▶ Assignment: What is needed is an exact copy of the data that follows.

(Dataset entries)
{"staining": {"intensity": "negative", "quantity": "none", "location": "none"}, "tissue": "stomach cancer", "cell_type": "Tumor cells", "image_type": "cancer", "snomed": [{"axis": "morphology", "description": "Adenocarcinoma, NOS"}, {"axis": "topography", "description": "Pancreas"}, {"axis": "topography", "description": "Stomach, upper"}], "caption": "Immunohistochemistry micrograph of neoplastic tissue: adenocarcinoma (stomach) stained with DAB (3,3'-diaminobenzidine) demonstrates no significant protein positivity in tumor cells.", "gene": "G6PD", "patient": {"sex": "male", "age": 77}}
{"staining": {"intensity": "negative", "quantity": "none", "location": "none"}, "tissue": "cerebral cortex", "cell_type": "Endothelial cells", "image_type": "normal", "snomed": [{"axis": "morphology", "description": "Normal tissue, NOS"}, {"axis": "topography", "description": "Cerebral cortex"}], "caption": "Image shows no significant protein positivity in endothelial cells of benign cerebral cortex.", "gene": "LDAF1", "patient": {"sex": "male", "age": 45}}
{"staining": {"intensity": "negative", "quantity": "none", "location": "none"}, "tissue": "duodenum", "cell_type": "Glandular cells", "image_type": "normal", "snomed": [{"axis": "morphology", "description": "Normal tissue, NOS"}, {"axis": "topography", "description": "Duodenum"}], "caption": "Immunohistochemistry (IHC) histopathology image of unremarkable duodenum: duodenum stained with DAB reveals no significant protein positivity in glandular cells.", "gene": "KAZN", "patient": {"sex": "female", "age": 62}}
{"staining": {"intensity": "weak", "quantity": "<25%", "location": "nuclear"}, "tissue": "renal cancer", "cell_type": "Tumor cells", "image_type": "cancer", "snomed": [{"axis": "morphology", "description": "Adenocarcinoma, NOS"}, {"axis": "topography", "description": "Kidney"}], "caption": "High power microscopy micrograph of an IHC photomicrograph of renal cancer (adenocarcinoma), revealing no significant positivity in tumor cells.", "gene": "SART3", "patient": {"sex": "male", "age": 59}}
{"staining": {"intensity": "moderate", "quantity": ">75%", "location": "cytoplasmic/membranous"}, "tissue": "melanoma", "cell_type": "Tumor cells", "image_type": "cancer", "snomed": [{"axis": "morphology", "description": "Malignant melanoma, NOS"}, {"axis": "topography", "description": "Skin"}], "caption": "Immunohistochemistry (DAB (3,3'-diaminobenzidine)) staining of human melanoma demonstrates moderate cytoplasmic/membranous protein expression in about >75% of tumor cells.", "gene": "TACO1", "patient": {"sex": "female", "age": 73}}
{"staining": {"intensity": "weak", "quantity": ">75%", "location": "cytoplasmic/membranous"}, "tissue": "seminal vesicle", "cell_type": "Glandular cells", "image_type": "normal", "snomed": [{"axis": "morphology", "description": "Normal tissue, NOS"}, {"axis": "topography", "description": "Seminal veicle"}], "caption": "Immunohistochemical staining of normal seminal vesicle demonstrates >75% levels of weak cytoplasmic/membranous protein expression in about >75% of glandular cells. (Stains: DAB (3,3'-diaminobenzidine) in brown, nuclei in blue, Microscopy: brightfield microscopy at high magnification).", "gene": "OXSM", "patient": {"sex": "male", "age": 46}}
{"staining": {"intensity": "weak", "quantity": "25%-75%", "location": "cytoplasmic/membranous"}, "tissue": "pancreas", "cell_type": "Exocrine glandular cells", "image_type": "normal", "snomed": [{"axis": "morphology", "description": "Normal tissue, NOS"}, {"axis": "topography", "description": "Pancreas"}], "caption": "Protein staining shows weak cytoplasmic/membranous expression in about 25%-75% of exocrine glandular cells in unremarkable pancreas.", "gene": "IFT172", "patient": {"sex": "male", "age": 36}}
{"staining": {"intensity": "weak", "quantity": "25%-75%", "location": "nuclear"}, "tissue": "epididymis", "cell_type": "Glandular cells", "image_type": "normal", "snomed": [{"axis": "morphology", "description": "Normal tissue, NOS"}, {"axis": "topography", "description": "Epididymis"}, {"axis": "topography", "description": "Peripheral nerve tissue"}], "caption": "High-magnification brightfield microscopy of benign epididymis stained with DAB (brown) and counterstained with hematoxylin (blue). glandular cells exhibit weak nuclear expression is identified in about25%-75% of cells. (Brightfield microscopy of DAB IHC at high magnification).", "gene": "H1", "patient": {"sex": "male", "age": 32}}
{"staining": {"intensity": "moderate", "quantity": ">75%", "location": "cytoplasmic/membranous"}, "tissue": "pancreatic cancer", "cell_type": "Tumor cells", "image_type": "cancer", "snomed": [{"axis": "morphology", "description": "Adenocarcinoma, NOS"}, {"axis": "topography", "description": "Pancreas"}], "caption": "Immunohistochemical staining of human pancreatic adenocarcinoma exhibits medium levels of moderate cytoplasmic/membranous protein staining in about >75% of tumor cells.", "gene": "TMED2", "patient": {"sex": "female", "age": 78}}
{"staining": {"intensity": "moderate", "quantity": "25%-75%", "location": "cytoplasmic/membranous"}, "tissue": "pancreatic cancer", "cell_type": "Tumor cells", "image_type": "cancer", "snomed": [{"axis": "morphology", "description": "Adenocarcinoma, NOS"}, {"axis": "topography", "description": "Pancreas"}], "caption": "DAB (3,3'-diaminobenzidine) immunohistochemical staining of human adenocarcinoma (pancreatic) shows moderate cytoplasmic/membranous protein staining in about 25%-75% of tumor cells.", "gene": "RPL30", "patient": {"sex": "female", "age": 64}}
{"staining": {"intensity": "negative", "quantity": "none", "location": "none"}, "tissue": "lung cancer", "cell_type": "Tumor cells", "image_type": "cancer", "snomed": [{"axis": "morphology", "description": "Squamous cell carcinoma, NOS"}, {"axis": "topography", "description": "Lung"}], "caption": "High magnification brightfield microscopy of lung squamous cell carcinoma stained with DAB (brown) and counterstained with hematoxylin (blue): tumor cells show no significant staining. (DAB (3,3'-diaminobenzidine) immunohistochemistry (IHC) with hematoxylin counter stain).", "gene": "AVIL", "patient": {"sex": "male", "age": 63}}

▶ Written answer:
{"staining": {"intensity": "negative", "quantity": "none", "location": "none"}, "tissue": "stomach cancer", "cell_type": "Tumor cells", "image_type": "cancer", "snomed": [{"axis": "morphology", "description": "Adenocarcinoma, NOS"}, {"axis": "topography", "description": "Pancreas"}, {"axis": "topography", "description": "Stomach, upper"}], "caption": "Immunohistochemistry micrograph of neoplastic tissue: adenocarcinoma (stomach) stained with DAB (3,3'-diaminobenzidine) demonstrates no significant protein positivity in tumor cells.", "gene": "G6PD", "patient": {"sex": "male", "age": 77}}
{"staining": {"intensity": "negative", "quantity": "none", "location": "none"}, "tissue": "cerebral cortex", "cell_type": "Endothelial cells", "image_type": "normal", "snomed": [{"axis": "morphology", "description": "Normal tissue, NOS"}, {"axis": "topography", "description": "Cerebral cortex"}], "caption": "Image shows no significant protein positivity in endothelial cells of benign cerebral cortex.", "gene": "LDAF1", "patient": {"sex": "male", "age": 45}}
{"staining": {"intensity": "negative", "quantity": "none", "location": "none"}, "tissue": "duodenum", "cell_type": "Glandular cells", "image_type": "normal", "snomed": [{"axis": "morphology", "description": "Normal tissue, NOS"}, {"axis": "topography", "description": "Duodenum"}], "caption": "Immunohistochemistry (IHC) histopathology image of unremarkable duodenum: duodenum stained with DAB reveals no significant protein positivity in glandular cells.", "gene": "KAZN", "patient": {"sex": "female", "age": 62}}
{"staining": {"intensity": "weak", "quantity": "<25%", "location": "nuclear"}, "tissue": "renal cancer", "cell_type": "Tumor cells", "image_type": "cancer", "snomed": [{"axis": "morphology", "description": "Adenocarcinoma, NOS"}, {"axis": "topography", "description": "Kidney"}], "caption": "High power microscopy micrograph of an IHC photomicrograph of renal cancer (adenocarcinoma), revealing no significant positivity in tumor cells.", "gene": "SART3", "patient": {"sex": "male", "age": 59}}
{"staining": {"intensity": "moderate", "quantity": ">75%", "location": "cytoplasmic/membranous"}, "tissue": "melanoma", "cell_type": "Tumor cells", "image_type": "cancer", "snomed": [{"axis": "morphology", "description": "Malignant melanoma, NOS"}, {"axis": "topography", "description": "Skin"}], "caption": "Immunohistochemistry (DAB (3,3'-diaminobenzidine)) staining of human melanoma demonstrates moderate cytoplasmic/membranous protein expression in about >75% of tumor cells.", "gene": "TACO1", "patient": {"sex": "female", "age": 73}}
{"staining": {"intensity": "weak", "quantity": ">75%", "location": "cytoplasmic/membranous"}, "tissue": "seminal vesicle", "cell_type": "Glandular cells", "image_type": "normal", "snomed": [{"axis": "morphology", "description": "Normal tissue, NOS"}, {"axis": "topography", "description": "Seminal veicle"}], "caption": "Immunohistochemical staining of normal seminal vesicle demonstrates >75% levels of weak cytoplasmic/membranous protein expression in about >75% of glandular cells. (Stains: DAB (3,3'-diaminobenzidine) in brown, nuclei in blue, Microscopy: brightfield microscopy at high magnification).", "gene": "OXSM", "patient": {"sex": "male", "age": 46}}
{"staining": {"intensity": "weak", "quantity": "25%-75%", "location": "cytoplasmic/membranous"}, "tissue": "pancreas", "cell_type": "Exocrine glandular cells", "image_type": "normal", "snomed": [{"axis": "morphology", "description": "Normal tissue, NOS"}, {"axis": "topography", "description": "Pancreas"}], "caption": "Protein staining shows weak cytoplasmic/membranous expression in about 25%-75% of exocrine glandular cells in unremarkable pancreas.", "gene": "IFT172", "patient": {"sex": "male", "age": 36}}
{"staining": {"intensity": "weak", "quantity": "25%-75%", "location": "nuclear"}, "tissue": "epididymis", "cell_type": "Glandular cells", "image_type": "normal", "snomed": [{"axis": "morphology", "description": "Normal tissue, NOS"}, {"axis": "topography", "description": "Epididymis"}, {"axis": "topography", "description": "Peripheral nerve tissue"}], "caption": "High-magnification brightfield microscopy of benign epididymis stained with DAB (brown) and counterstained with hematoxylin (blue). glandular cells exhibit weak nuclear expression is identified in about25%-75% of cells. (Brightfield microscopy of DAB IHC at high magnification).", "gene": "H1", "patient": {"sex": "male", "age": 32}}
{"staining": {"intensity": "moderate", "quantity": ">75%", "location": "cytoplasmic/membranous"}, "tissue": "pancreatic cancer", "cell_type": "Tumor cells", "image_type": "cancer", "snomed": [{"axis": "morphology", "description": "Adenocarcinoma, NOS"}, {"axis": "topography", "description": "Pancreas"}], "caption": "Immunohistochemical staining of human pancreatic adenocarcinoma exhibits medium levels of moderate cytoplasmic/membranous protein staining in about >75% of tumor cells.", "gene": "TMED2", "patient": {"sex": "female", "age": 78}}
{"staining": {"intensity": "moderate", "quantity": "25%-75%", "location": "cytoplasmic/membranous"}, "tissue": "pancreatic cancer", "cell_type": "Tumor cells", "image_type": "cancer", "snomed": [{"axis": "morphology", "description": "Adenocarcinoma, NOS"}, {"axis": "topography", "description": "Pancreas"}], "caption": "DAB (3,3'-diaminobenzidine) immunohistochemical staining of human adenocarcinoma (pancreatic) shows moderate cytoplasmic/membranous protein staining in about 25%-75% of tumor cells.", "gene": "RPL30", "patient": {"sex": "female", "age": 64}}
{"staining": {"intensity": "negative", "quantity": "none", "location": "none"}, "tissue": "lung cancer", "cell_type": "Tumor cells", "image_type": "cancer", "snomed": [{"axis": "morphology", "description": "Squamous cell carcinoma, NOS"}, {"axis": "topography", "description": "Lung"}], "caption": "High magnification brightfield microscopy of lung squamous cell carcinoma stained with DAB (brown) and counterstained with hematoxylin (blue): tumor cells show no significant staining. (DAB (3,3'-diaminobenzidine) immunohistochemistry (IHC) with hematoxylin counter stain).", "gene": "AVIL", "patient": {"sex": "male", "age": 63}}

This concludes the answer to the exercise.